__INSTRUCTIONS TO FOLLOW__. Write out, word for word, only the data from its first line to the line containing "thiết kế với khung máy chịu lực, chắc chắn".

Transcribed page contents
____________

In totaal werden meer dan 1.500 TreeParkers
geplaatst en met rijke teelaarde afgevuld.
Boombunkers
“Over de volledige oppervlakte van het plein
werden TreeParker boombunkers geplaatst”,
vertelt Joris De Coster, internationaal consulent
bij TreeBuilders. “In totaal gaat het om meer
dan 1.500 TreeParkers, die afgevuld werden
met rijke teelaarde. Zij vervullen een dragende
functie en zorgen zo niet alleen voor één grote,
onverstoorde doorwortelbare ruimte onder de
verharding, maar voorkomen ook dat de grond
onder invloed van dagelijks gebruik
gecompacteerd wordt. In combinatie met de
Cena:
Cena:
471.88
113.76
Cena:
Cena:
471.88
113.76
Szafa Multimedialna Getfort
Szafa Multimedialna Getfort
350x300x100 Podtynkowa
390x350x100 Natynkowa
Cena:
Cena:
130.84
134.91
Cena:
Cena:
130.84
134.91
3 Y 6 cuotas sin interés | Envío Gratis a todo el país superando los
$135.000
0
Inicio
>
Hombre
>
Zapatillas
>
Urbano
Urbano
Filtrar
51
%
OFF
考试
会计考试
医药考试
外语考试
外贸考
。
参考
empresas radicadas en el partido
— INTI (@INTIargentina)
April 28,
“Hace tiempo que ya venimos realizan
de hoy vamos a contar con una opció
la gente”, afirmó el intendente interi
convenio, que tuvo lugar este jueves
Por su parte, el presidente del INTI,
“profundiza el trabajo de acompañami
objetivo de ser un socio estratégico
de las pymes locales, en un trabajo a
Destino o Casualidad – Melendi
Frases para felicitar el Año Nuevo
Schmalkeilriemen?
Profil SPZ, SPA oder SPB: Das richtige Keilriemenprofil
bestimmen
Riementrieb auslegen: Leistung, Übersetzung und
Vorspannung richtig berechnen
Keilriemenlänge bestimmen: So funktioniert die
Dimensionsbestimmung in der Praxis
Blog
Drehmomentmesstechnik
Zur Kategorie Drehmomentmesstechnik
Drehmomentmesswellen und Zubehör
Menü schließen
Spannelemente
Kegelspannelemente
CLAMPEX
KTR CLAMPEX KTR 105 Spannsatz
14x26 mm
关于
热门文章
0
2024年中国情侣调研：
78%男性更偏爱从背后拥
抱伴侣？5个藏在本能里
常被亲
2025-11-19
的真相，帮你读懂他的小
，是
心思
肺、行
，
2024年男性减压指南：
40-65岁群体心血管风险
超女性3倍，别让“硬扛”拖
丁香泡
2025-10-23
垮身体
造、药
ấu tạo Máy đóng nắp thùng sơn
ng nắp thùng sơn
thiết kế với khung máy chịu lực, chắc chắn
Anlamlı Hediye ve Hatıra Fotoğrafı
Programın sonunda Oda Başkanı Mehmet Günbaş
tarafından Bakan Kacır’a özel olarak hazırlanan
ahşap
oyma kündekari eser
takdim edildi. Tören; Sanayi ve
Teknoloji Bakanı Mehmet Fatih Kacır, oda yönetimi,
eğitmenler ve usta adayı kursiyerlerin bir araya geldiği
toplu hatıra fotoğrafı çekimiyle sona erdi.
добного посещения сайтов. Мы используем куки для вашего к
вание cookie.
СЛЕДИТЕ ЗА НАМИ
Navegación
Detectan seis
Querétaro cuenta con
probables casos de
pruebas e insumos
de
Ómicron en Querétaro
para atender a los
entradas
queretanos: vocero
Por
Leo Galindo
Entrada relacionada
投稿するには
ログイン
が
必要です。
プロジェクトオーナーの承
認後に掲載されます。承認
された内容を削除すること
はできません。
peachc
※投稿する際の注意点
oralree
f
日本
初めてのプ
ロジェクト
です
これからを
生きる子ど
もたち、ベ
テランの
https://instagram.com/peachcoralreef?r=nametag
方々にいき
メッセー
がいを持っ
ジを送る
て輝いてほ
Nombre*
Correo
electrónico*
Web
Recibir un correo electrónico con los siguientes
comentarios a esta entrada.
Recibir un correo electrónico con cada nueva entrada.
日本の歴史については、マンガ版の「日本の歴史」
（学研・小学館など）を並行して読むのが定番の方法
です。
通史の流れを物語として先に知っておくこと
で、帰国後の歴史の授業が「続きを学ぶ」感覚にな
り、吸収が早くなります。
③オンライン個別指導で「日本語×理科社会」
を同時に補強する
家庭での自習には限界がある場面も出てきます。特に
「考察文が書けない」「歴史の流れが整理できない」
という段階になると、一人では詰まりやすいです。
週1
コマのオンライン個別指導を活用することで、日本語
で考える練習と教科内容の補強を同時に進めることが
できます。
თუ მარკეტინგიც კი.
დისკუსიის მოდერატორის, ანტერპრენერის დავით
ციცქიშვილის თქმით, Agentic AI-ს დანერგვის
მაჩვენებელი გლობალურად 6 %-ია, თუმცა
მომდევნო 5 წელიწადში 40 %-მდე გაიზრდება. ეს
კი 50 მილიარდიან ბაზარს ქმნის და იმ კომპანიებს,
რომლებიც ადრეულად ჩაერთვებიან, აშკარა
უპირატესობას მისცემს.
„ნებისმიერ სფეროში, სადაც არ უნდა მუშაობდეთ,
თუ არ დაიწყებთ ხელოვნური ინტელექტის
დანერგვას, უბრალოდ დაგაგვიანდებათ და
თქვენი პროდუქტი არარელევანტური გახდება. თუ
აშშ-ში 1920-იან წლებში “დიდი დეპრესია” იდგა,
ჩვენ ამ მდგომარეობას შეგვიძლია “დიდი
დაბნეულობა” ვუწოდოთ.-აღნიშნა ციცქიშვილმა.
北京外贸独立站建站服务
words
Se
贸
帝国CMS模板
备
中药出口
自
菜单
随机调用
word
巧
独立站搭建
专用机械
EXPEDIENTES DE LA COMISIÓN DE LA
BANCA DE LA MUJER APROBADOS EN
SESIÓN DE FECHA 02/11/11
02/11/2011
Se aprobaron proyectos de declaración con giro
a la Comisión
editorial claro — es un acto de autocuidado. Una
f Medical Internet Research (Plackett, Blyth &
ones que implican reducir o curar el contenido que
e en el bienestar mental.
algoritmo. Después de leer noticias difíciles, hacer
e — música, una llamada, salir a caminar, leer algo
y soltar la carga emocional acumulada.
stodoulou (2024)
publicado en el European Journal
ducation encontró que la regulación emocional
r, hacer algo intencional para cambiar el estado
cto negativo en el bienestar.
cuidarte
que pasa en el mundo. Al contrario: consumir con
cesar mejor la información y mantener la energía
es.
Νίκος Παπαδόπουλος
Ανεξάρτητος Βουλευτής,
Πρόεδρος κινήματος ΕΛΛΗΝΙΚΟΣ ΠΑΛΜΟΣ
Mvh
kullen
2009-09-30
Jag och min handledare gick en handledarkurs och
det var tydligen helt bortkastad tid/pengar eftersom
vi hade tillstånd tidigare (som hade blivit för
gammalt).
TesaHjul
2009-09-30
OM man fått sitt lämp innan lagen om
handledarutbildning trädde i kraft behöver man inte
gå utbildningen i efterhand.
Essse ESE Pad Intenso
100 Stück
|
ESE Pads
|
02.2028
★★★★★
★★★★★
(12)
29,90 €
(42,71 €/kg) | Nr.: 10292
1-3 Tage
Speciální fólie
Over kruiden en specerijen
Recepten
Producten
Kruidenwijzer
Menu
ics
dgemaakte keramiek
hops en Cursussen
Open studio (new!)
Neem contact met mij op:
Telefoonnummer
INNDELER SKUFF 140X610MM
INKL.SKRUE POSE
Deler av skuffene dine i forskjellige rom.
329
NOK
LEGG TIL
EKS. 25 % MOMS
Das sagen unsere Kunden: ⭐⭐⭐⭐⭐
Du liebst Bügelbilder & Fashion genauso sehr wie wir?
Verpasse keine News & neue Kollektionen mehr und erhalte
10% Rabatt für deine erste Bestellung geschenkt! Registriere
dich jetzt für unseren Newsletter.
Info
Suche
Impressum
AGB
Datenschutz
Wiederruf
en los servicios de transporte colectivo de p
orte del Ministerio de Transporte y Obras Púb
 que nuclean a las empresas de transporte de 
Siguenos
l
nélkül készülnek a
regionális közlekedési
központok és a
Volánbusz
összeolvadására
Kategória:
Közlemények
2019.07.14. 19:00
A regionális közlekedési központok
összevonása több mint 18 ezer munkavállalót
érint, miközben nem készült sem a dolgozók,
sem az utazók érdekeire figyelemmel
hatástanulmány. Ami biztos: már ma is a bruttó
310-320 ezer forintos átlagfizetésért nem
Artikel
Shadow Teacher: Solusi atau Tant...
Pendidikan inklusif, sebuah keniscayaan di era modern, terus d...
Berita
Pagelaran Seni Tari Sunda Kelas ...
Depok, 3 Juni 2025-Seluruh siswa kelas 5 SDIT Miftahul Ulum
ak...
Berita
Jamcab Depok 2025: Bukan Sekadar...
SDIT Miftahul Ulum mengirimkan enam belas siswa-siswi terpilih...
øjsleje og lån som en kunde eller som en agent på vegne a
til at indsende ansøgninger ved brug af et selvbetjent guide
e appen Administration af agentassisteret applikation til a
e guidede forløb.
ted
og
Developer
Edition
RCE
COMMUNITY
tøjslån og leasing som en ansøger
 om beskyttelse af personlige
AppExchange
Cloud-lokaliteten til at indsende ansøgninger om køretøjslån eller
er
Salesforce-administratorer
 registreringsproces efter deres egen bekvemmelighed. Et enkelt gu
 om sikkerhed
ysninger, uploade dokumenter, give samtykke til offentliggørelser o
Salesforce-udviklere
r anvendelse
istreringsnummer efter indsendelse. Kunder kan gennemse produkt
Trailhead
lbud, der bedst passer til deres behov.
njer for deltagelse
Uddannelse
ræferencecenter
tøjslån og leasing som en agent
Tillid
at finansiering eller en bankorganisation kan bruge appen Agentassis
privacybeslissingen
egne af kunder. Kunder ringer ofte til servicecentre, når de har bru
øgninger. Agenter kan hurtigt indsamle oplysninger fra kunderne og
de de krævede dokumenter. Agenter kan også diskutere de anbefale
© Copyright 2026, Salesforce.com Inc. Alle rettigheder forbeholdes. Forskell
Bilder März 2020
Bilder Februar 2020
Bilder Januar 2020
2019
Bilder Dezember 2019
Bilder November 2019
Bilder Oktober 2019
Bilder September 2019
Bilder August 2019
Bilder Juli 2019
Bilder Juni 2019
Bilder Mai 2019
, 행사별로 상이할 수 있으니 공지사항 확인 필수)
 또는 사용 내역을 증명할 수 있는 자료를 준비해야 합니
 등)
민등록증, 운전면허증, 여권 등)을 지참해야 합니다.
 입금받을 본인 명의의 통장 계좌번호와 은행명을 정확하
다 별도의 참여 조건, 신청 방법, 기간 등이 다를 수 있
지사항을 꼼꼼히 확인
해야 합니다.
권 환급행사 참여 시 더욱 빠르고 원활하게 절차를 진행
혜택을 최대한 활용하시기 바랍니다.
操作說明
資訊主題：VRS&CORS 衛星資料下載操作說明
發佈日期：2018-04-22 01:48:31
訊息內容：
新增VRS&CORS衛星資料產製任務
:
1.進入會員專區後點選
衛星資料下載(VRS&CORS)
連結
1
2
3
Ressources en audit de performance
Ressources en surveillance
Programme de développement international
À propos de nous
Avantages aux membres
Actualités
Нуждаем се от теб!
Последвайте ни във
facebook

____________

__RESPONSE TO THIS TASK__.
In totaal werden meer dan 1.500 TreeParkers
geplaatst en met rijke teelaarde afgevuld.
Boombunkers
“Over de volledige oppervlakte van het plein
werden TreeParker boombunkers geplaatst”,
vertelt Joris De Coster, internationaal consulent
bij TreeBuilders. “In totaal gaat het om meer
dan 1.500 TreeParkers, die afgevuld werden
met rijke teelaarde. Zij vervullen een dragende
functie en zorgen zo niet alleen voor één grote,
onverstoorde doorwortelbare ruimte onder de
verharding, maar voorkomen ook dat de grond
onder invloed van dagelijks gebruik
gecompacteerd wordt. In combinatie met de
Cena:
Cena:
471.88
113.76
Cena:
Cena:
471.88
113.76
Szafa Multimedialna Getfort
Szafa Multimedialna Getfort
350x300x100 Podtynkowa
390x350x100 Natynkowa
Cena:
Cena:
130.84
134.91
Cena:
Cena:
130.84
134.91
3 Y 6 cuotas sin interés | Envío Gratis a todo el país superando los
$135.000
0
Inicio
>
Hombre
>
Zapatillas
>
Urbano
Urbano
Filtrar
51
%
OFF
考试
会计考试
医药考试
外语考试
外贸考
。
参考
empresas radicadas en el partido
— INTI (@INTIargentina)
April 28,
“Hace tiempo que ya venimos realizan
de hoy vamos a contar con una opció
la gente”, afirmó el intendente interi
convenio, que tuvo lugar este jueves
Por su parte, el presidente del INTI,
“profundiza el trabajo de acompañami
objetivo de ser un socio estratégico
de las pymes locales, en un trabajo a
Destino o Casualidad – Melendi
Frases para felicitar el Año Nuevo
Schmalkeilriemen?
Profil SPZ, SPA oder SPB: Das richtige Keilriemenprofil
bestimmen
Riementrieb auslegen: Leistung, Übersetzung und
Vorspannung richtig berechnen
Keilriemenlänge bestimmen: So funktioniert die
Dimensionsbestimmung in der Praxis
Blog
Drehmomentmesstechnik
Zur Kategorie Drehmomentmesstechnik
Drehmomentmesswellen und Zubehör
Menü schließen
Spannelemente
Kegelspannelemente
CLAMPEX
KTR CLAMPEX KTR 105 Spannsatz
14x26 mm
关于
热门文章
0
2024年中国情侣调研：
78%男性更偏爱从背后拥
抱伴侣？5个藏在本能里
常被亲
2025-11-19
的真相，帮你读懂他的小
，是
心思
肺、行
，
2024年男性减压指南：
40-65岁群体心血管风险
超女性3倍，别让“硬扛”拖
丁香泡
2025-10-23
垮身体
造、药
ấu tạo Máy đóng nắp thùng sơn
ng nắp thùng sơn
thiết kế với khung máy chịu lực, chắc chắn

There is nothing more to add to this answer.